The musician Bojan Adamič founded the orchestra in 1945 and became its first conductor. The “master,” as he was called by his fellow musicians, was determined to give the orchestra a cosmopolitan spirit, and PORL became famous for performing jazz and big band music from around the world, even at a time when the Communist authorities frowned upon jazz, which they considered a decadent American influence.
The orchestra was both daring and fresh, and the music it played was revolutionary for Slovenia. Even early on, the orchestra attracted talented young musicians that would emerge as major names in Slovenian music – legends such as Ati Soss and Franci Ogrizek. Over the years, most leading Slovenian singers performed with PORL. They included Beti Jurkovič, Marjana Deržaj, Majda Sepe, Jelka Cvetežar, and Nino Robič.
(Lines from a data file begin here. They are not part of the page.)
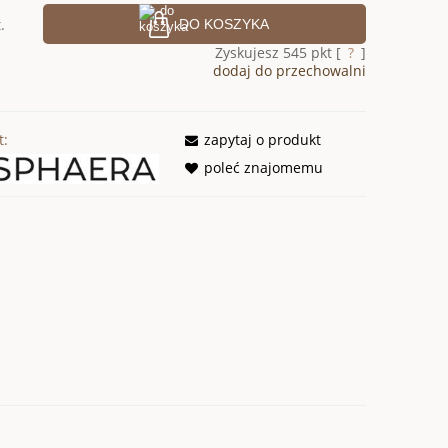
.
DO KOSZYKA
Zyskujesz
545
pkt [
?
]
dodaj do przechowalni
t:
zapytaj o produkt
poleć znajomemu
Eventually renamed the RTV Ljubljana Big Band Orchestra, the group was taken over by a new generation of musicians in the 1960s. Jože Privšek, who had received his musical education at the world-famous Berklee College of Music of Boston, took the reins of the orchestra and helped to introduce a state-of-the art musical sound. Under his leadership, some Slovenia’s top composers wrote songs for the orchestra, and several standards from that era are still popular today. The Big Band Orchestra was even invited to musical events across Europe, from France to the Soviet Union. It performed with many of the top international jazz musicians, including Johnny Griffin, Bobby Shew, Jon Hendricks, and Peter Erskine. In 1978, one of its releases was named the year’s best instrumental record by the German recording industry’s trade association.
Still going strong as the RTV Slovenia Big Band Orchestra, the group now consists of a younger generation of musicians who continue the legacy of the postwar pioneers, while blazing their own path and reshaping an institution that has done so much to create Slovenia’s world-class tradition of jazz and big band music.